Meet Peter Slack

Peter N. Slack is President and CEO of The Wyanoke Group. Peter is past-Chairman and a current member of the Board of Trustees for the Center for Family Services, a nonprofit human services agency. Other professional titles and memberships have included Board of Directors of the International Association of Association Management Companies and Board of Directors of the American Medical Publishers Association. In addition, Peter is President of the Broadway Theatre of Pitman.

HISTORY OF OUR NAME

By Peter Slack, President & CEO, the Wyanoke Group

With roots reaching back to 1923, the Wyanoke Group has been committed to providing the clinical information and education health care professionals need to stay informed and improve patient health.
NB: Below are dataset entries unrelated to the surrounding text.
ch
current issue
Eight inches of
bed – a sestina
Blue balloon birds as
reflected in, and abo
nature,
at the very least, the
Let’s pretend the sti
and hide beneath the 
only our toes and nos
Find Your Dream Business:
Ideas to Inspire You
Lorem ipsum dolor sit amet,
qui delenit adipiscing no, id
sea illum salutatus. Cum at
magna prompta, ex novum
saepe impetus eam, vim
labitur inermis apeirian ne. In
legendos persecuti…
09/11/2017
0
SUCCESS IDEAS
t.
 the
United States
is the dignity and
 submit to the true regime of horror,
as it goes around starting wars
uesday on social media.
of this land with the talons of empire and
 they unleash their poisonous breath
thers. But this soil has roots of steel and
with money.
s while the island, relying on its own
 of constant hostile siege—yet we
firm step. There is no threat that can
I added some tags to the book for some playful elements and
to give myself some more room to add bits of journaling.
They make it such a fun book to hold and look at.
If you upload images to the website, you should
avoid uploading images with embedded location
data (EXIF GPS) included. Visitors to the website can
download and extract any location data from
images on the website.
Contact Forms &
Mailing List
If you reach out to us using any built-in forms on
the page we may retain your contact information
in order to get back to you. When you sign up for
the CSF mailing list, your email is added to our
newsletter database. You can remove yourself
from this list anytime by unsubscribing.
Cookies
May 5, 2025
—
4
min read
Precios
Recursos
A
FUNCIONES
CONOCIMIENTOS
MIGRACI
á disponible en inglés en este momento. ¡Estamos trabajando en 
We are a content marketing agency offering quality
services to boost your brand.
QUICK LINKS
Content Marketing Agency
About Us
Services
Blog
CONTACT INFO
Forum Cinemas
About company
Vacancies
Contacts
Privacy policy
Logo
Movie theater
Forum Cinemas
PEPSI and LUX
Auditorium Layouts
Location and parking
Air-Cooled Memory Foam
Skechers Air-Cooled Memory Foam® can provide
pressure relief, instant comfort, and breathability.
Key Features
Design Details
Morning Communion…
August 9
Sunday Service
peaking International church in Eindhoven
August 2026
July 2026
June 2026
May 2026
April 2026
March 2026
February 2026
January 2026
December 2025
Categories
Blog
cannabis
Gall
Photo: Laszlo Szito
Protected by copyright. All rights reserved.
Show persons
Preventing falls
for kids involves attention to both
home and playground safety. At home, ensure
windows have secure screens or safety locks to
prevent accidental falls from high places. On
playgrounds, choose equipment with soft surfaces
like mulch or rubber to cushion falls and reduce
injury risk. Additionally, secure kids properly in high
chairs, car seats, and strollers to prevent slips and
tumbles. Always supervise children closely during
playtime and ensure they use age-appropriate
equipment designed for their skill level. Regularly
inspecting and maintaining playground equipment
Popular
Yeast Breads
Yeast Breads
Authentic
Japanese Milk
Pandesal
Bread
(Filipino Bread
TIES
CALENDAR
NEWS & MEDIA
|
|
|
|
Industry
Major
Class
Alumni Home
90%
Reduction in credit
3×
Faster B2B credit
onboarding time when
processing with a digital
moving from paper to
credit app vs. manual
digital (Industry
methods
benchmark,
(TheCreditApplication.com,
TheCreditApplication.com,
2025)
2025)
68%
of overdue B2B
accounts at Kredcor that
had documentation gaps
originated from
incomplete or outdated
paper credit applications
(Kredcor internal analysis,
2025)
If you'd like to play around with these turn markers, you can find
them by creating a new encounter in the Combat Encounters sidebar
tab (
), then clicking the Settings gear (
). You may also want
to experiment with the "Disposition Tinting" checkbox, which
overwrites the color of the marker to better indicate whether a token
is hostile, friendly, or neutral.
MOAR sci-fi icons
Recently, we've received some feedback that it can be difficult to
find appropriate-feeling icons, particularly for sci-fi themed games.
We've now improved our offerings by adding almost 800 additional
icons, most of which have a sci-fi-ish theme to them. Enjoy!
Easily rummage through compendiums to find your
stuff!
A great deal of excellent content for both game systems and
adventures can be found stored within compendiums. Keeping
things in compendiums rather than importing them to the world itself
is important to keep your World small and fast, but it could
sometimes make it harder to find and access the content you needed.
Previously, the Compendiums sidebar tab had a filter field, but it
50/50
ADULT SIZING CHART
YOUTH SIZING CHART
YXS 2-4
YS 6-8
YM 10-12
The origin of our name stems from the summer camp, Camp Wyanoke, on the shores of Lake Winnipesaukee in Wolfeboro, New Hampshire. Its emblem includes just two words: Courage. Loyalty. Camp Wyanoke was attended and enjoyed by our founder Charles B. Slack (my father) and his brother Neal Slack in the 1940s and later by my brother Sam and I in the 1960s.

Many think the name stems from Native American heritage, but it is a specific spot in New Hampshire where an old oak tree stood near a Y in the road — that is Y and Oak or Wyanoke.

The camp holds many memories for the Slack family and for every camper still alive. Camp Wyanoke started in 1909 and operated until it was sold for residential housing in 1975. There is an abundance of nostalgia personally for what it meant and continues to mean in the lessons taught and morals established day in and day out. The “Wyanoke Standards” and this quote from the camp’s founder Walter Bentley still resonates with me today: “Give these boys the best that you have, and ‘the harvest will be a hundred-fold.’”

We at the Wyanoke Group are proud to carry on the values and traditions instilled by the leaders of the Camp, along with the philosophies that underpin the Camp Wyanoke Standards.

Camp Wyanoke Standards

To provide a camp where a boy is safe, morally and physically.

To fill every day brimful of fun and happiness and the keen zest of healthy living.

To stimulate the boy’s growth and development.

To afford the companionship of manly boys.

To provide the careful supervision of men who, by instinct and training, are gentlemen.

To furnish ample opportunity for happy and profitable activities.

To give each boy personal attention that he may receive a full measure of pleasure and profit from these activities.

To inspire boys with the ideals of right living and clear thinking; to impress on them the value of friendship and of making a worthy contribution to their home life.